* _THE REQUEST_
Lay out every line of the data below as a Markdown table with the columns Row and Line. Number the rows in order, and leave out blank lines.

══ EXCERPTED RECORDS ══

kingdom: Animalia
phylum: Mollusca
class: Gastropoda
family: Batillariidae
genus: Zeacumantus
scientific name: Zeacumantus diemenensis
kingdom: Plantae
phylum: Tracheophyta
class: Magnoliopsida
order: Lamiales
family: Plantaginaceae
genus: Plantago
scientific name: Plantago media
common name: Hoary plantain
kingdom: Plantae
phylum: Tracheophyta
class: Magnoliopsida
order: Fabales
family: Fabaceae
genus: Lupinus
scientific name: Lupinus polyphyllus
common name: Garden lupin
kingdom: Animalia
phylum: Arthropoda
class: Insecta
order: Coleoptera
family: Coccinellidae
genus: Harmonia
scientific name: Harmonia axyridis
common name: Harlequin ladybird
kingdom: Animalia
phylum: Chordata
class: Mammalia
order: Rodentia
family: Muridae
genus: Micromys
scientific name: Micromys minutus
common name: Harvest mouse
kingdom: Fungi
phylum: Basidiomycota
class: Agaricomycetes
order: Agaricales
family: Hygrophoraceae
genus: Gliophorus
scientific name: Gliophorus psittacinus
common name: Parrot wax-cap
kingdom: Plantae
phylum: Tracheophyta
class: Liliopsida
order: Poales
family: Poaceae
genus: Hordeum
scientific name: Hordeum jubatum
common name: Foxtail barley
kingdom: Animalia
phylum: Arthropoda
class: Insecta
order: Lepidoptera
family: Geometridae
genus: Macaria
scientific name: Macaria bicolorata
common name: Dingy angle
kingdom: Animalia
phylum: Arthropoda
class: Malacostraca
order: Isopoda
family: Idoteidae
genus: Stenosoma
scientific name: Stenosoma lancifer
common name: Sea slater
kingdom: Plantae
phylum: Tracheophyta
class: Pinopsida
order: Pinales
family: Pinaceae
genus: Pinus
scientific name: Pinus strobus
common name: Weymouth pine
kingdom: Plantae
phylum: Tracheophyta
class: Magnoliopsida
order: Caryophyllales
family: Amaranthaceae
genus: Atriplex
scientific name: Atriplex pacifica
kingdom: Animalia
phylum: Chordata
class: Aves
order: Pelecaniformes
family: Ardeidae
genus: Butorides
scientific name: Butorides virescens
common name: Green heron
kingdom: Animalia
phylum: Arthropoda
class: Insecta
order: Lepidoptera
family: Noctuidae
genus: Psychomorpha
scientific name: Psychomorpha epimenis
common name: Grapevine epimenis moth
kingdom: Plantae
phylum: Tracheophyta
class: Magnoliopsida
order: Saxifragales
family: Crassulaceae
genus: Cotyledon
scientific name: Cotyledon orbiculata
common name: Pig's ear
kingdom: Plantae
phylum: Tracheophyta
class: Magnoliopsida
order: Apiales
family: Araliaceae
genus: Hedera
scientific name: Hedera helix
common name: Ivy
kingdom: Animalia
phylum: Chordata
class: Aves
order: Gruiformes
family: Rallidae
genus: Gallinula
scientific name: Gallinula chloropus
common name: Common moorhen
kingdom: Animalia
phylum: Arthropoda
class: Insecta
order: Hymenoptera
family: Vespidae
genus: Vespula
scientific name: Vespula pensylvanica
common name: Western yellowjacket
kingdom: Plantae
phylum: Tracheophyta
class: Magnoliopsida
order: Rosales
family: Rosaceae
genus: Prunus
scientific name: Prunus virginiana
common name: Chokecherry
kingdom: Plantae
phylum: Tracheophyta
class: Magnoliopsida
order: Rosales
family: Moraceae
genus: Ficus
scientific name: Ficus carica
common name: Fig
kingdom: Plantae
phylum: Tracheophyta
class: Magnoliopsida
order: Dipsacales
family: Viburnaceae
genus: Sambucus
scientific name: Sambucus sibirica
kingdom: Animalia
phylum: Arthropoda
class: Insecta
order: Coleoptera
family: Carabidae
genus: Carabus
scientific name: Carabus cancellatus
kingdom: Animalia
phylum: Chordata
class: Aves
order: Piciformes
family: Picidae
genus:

═══

* _OUTPUT OF THE TASK_
| Row | Line |
|---|---|
| 1 | kingdom: Animalia |
| 2 | phylum: Mollusca |
| 3 | class: Gastropoda |
| 4 | family: Batillariidae |
| 5 | genus: Zeacumantus |
| 6 | scientific name: Zeacumantus diemenensis |
| 7 | kingdom: Plantae |
| 8 | phylum: Tracheophyta |
| 9 | class: Magnoliopsida |
| 10 | order: Lamiales |
| 11 | family: Plantaginaceae |
| 12 | genus: Plantago |
| 13 | scientific name: Plantago media |
| 14 | common name: Hoary plantain |
| 15 | kingdom: Plantae |
| 16 | phylum: Tracheophyta |
| 17 | class: Magnoliopsida |
| 18 | order: Fabales |
| 19 | family: Fabaceae |
| 20 | genus: Lupinus |
| 21 | scientific name: Lupinus polyphyllus |
| 22 | common name: Garden lupin |
| 23 | kingdom: Animalia |
| 24 | phylum: Arthropoda |
| 25 | class: Insecta |
| 26 | order: Coleoptera |
| 27 | family: Coccinellidae |
| 28 | genus: Harmonia |
| 29 | scientific name: Harmonia axyridis |
| 30 | common name: Harlequin ladybird |
| 31 | kingdom: Animalia |
| 32 | phylum: Chordata |
| 33 | class: Mammalia |
| 34 | order: Rodentia |
| 35 | family: Muridae |
| 36 | genus: Micromys |
| 37 | scientific name: Micromys minutus |
| 38 | common name: Harvest mouse |
| 39 | kingdom: Fungi |
| 40 | phylum: Basidiomycota |
| 41 | class: Agaricomycetes |
| 42 | order: Agaricales |
| 43 | family: Hygrophoraceae |
| 44 | genus: Gliophorus |
| 45 | scientific name: Gliophorus psittacinus |
| 46 | common name: Parrot wax-cap |
| 47 | kingdom: Plantae |
| 48 | phylum: Tracheophyta |
| 49 | class: Liliopsida |
| 50 | order: Poales |
| 51 | family: Poaceae |
| 52 | genus: Hordeum |
| 53 | scientific name: Hordeum jubatum |
| 54 | common name: Foxtail barley |
| 55 | kingdom: Animalia |
| 56 | phylum: Arthropoda |
| 57 | class: Insecta |
| 58 | order: Lepidoptera |
| 59 | family: Geometridae |
| 60 | genus: Macaria |
| 61 | scientific name: Macaria bicolorata |
| 62 | common name: Dingy angle |
| 63 | kingdom: Animalia |
| 64 | phylum: Arthropoda |
| 65 | class: Malacostraca |
| 66 | order: Isopoda |
| 67 | family: Idoteidae |
| 68 | genus: Stenosoma |
| 69 | scientific name: Stenosoma lancifer |
| 70 | common name: Sea slater |
| 71 | kingdom: Plantae |
| 72 | phylum: Tracheophyta |
| 73 | class: Pinopsida |
| 74 | order: Pinales |
| 75 | family: Pinaceae |
| 76 | genus: Pinus |
| 77 | scientific name: Pinus strobus |
| 78 | common name: Weymouth pine |
| 79 | kingdom: Plantae |
| 80 | phylum: Tracheophyta |
| 81 | class: Magnoliopsida |
| 82 | order: Caryophyllales |
| 83 | family: Amaranthaceae |
| 84 | genus: Atriplex |
| 85 | scientific name: Atriplex pacifica |
| 86 | kingdom: Animalia |
| 87 | phylum: Chordata |
| 88 | class: Aves |
| 89 | order: Pelecaniformes |
| 90 | family: Ardeidae |
| 91 | genus: Butorides |
| 92 | scientific name: Butorides virescens |
| 93 | common name: Green heron |
| 94 | kingdom: Animalia |
| 95 | phylum: Arthropoda |
| 96 | class: Insecta |
| 97 | order: Lepidoptera |
| 98 | family: Noctuidae |
| 99 | genus: Psychomorpha |
| 100 | scientific name: Psychomorpha epimenis |
| 101 | common name: Grapevine epimenis moth |
| 102 | kingdom: Plantae |
| 103 | phylum: Tracheophyta |
| 104 | class: Magnoliopsida |
| 105 | order: Saxifragales |
| 106 | family: Crassulaceae |
| 107 | genus: Cotyledon |
| 108 | scientific name: Cotyledon orbiculata |
| 109 | common name: Pig's ear |
| 110 | kingdom: Plantae |
| 111 | phylum: Tracheophyta |
| 112 | class: Magnoliopsida |
| 113 | order: Apiales |
| 114 | family: Araliaceae |
| 115 | genus: Hedera |
| 116 | scientific name: Hedera helix |
| 117 | common name: Ivy |
| 118 | kingdom: Animalia |
| 119 | phylum: Chordata |
| 120 | class: Aves |
| 121 | order: Gruiformes |
| 122 | family: Rallidae |
| 123 | genus: Gallinula |
| 124 | scientific name: Gallinula chloropus |
| 125 | common name: Common moorhen |
| 126 | kingdom: Animalia |
| 127 | phylum: Arthropoda |
| 128 | class: Insecta |
| 129 | order: Hymenoptera |
| 130 | family: Vespidae |
| 131 | genus: Vespula |
| 132 | scientific name: Vespula pensylvanica |
| 133 | common name: Western yellowjacket |
| 134 | kingdom: Plantae |
| 135 | phylum: Tracheophyta |
| 136 | class: Magnoliopsida |
| 137 | order: Rosales |
| 138 | family: Rosaceae |
| 139 | genus: Prunus |
| 140 | scientific name: Prunus virginiana |
| 141 | common name: Chokecherry |
| 142 | kingdom: Plantae |
| 143 | phylum: Tracheophyta |
| 144 | class: Magnoliopsida |
| 145 | order: Rosales |
| 146 | family: Moraceae |
| 147 | genus: Ficus |
| 148 | scientific name: Ficus carica |
| 149 | common name: Fig |
| 150 | kingdom: Plantae |
| 151 | phylum: Tracheophyta |
| 152 | class: Magnoliopsida |
| 153 | order: Dipsacales |
| 154 | family: Viburnaceae |
| 155 | genus: Sambucus |
| 156 | scientific name: Sambucus sibirica |
| 157 | kingdom: Animalia |
| 158 | phylum: Arthropoda |
| 159 | class: Insecta |
| 160 | order: Coleoptera |
| 161 | family: Carabidae |
| 162 | genus: Carabus |
| 163 | scientific name: Carabus cancellatus |
| 164 | kingdom: Animalia |
| 165 | phylum: Chordata |
| 166 | class: Aves |
| 167 | order: Piciformes |
| 168 | family: Picidae |
| 169 | genus: |